Глава 23


Туристы нежились на пляже, купались в реке, - три дня экскурсий были позади, и теперь все отдыхали вовсю. Тропа орхидей оставила неизгладимое впечатление, смягчившее досадную оскомину от вечерней драки. Бенито был чрезвычайно горд собой: с лодкой он управлялся не хуже патрона. Во всяком случае, он считал, что не хуже.

Рикардо попенял ему за самовольство и самонадеянность, но... Победителей ведь не судят: экскурсия действительно прошла без сучка без задоринки.

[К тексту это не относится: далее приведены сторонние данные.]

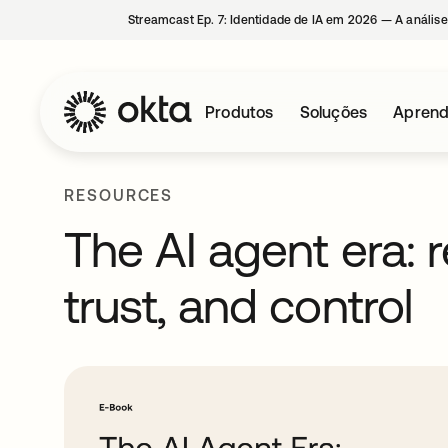
Streamcast Ep. 7: Identidade de IA em 2026 — A análise
Produtos
Soluções
Aprend
RESOURCES
The AI agent era: r
trust, and control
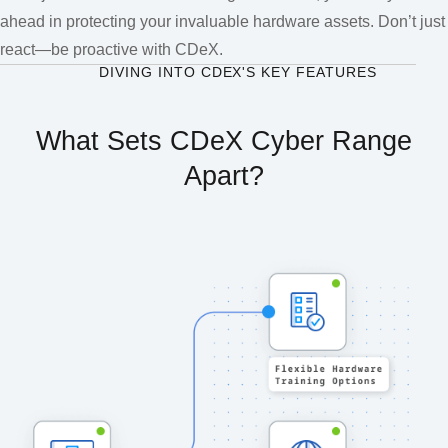
ahead in protecting your invaluable hardware assets. Don’t just
react—be proactive with CDeX.
DIVING INTO CDEX'S KEY FEATURES
What Sets CDeX Cyber Range
Apart?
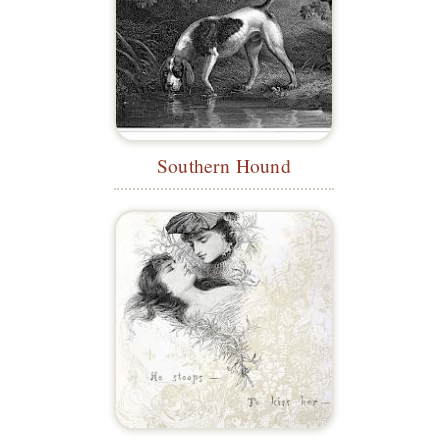
Southern Hound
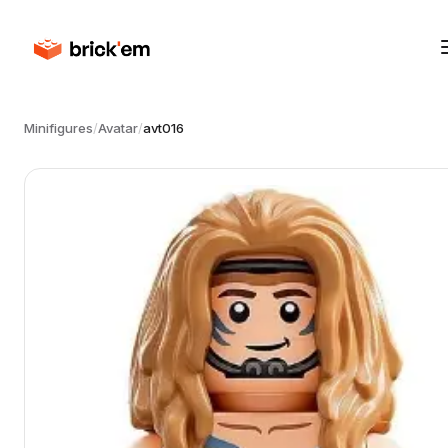
Minifigures
/
Avatar
/
avt016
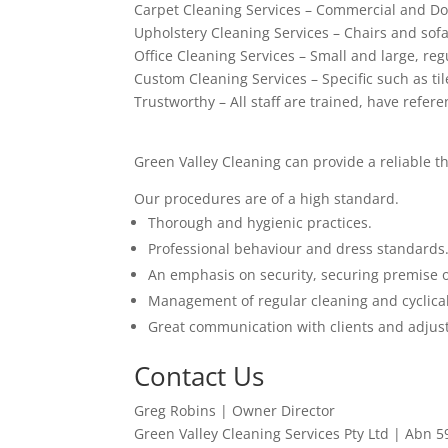
Carpet Cleaning Services – Commercial and Do
Upholstery Cleaning Services – Chairs and sof
Office Cleaning Services – Small and large, regu
Custom Cleaning Services – Specific such as ti
Trustworthy – All staff are trained, have refer
Green Valley Cleaning can provide a reliable t
Our procedures are of a high standard.
Thorough and hygienic practices.
Professional behaviour and dress standards
An emphasis on security, securing premise 
Management of regular cleaning and cyclical
Great communication with clients and adjust
Contact Us
Greg Robins | Owner Director
Green Valley Cleaning Services Pty Ltd | Abn 5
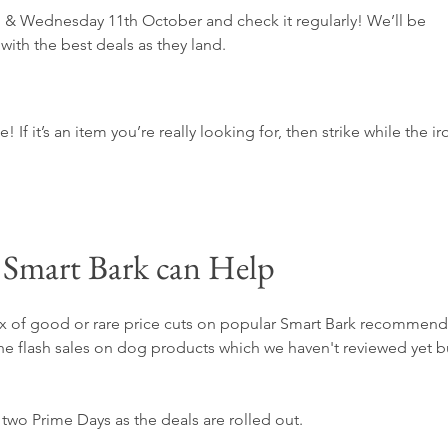
& Wednesday 11th October and check it regularly! We’ll be 
with the best deals as they land.
If it’s an item you’re really looking for, then strike while the ir
Smart Bark can Help
 mix of good or rare price cuts on popular Smart Bark recommen
the flash sales on dog products which we haven't reviewed yet b
e two Prime Days as the deals are rolled out.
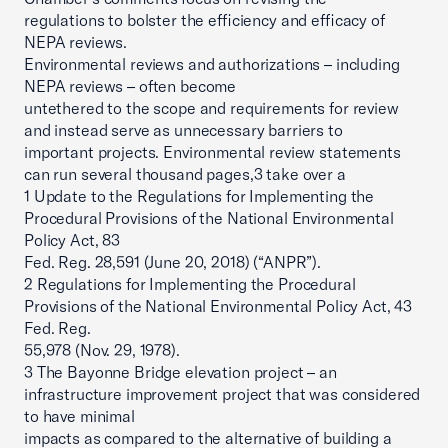
regulations to bolster the efficiency and efficacy of
NEPA reviews.
Environmental reviews and authorizations – including
NEPA reviews – often become
untethered to the scope and requirements for review
and instead serve as unnecessary barriers to
important projects. Environmental review statements
can run several thousand pages,3 take over a
1 Update to the Regulations for Implementing the
Procedural Provisions of the National Environmental
Policy Act, 83
Fed. Reg. 28,591 (June 20, 2018) (“ANPR”).
2 Regulations for Implementing the Procedural
Provisions of the National Environmental Policy Act, 43
Fed. Reg.
55,978 (Nov. 29, 1978).
3 The Bayonne Bridge elevation project – an
infrastructure improvement project that was considered
to have minimal
impacts as compared to the alternative of building a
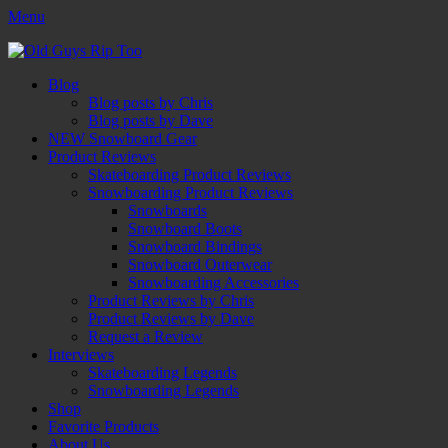
Menu
Old Guys Rip Too™
Skateboarding + Snowboarding Blog + Reviews + Interviews – Old
Facebook
Twitter
Email
YouTube
Instagram
Primary
Skip
Blog
to
Blog posts by Chris
Menu
content
Blog posts by Dave
NEW Snowboard Gear
Product Reviews
Skateboarding Product Reviews
Snowboarding Product Reviews
Snowboards
Snowboard Boots
Snowboard Bindings
Snowboard Outerwear
Snowboarding Accessories
Product Reviews by Chris
Product Reviews by Dave
Request a Review
Interviews
Skateboarding Legends
Snowboarding Legends
Shop
Favorite Products
About Us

Сам Рикардо собирался спуститься к индейцам и отвезти им мотор. Пуэкали и его люди обещали построить ему лодку. Скоро он опять будет плавать вверх и вниз по реке, не задерживаясь нигде дольше чем на три дня. Да, дольше он нигде не будет задерживаться...

— К вечеру или ночью ты вернешься, — сказала ему Манинья в ответ на сообщение об отъезде. — Ты по-прежнему со мной, я чувствую твое тело, и это делает меня счастливой.

— А почему ты думаешь, что я вернусь? — с любопытством поинтересовался Леон.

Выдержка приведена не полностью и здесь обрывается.